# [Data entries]
════
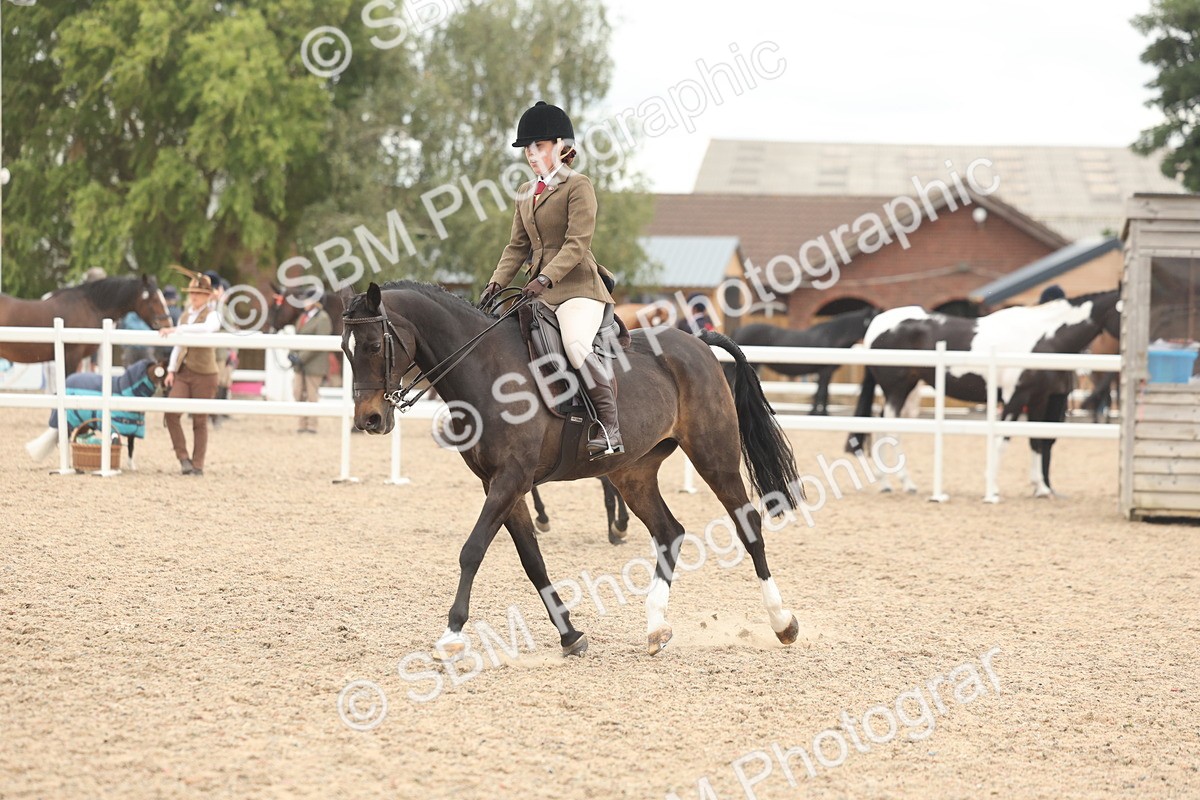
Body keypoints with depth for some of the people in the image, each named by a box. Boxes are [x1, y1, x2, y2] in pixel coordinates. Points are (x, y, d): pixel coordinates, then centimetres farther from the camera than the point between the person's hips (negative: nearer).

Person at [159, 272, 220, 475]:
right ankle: (183, 456, -2)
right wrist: (171, 370, 6)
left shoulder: (211, 315, -6)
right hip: (183, 372, 5)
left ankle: (198, 465, 8)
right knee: (171, 413, -13)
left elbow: (207, 328, -31)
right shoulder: (185, 316, 14)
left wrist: (176, 329, -35)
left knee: (200, 420, 0)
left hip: (204, 374, -5)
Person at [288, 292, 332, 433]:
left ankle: (312, 426, 0)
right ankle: (303, 425, 13)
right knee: (299, 395, 7)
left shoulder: (322, 319, -10)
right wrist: (292, 353, -1)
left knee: (311, 395, -5)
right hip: (301, 364, 8)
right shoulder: (303, 317, 15)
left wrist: (301, 358, -20)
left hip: (314, 364, -8)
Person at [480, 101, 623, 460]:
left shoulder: (578, 186, -5)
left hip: (577, 286, -9)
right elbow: (518, 246, 19)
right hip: (539, 290, 9)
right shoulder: (526, 192, 19)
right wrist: (498, 281, 3)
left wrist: (545, 278, -25)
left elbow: (578, 243, -14)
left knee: (576, 344, -32)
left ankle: (609, 427, -28)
════
# [Task goal]
Once the line that contains "left shoulder: (578, 186, -5)" is found, please give it again exactly, along with each line that comes after it, through the last line of the entries.

# [Answer box]
left shoulder: (578, 186, -5)
left hip: (577, 286, -9)
right elbow: (518, 246, 19)
right hip: (539, 290, 9)
right shoulder: (526, 192, 19)
right wrist: (498, 281, 3)
left wrist: (545, 278, -25)
left elbow: (578, 243, -14)
left knee: (576, 344, -32)
left ankle: (609, 427, -28)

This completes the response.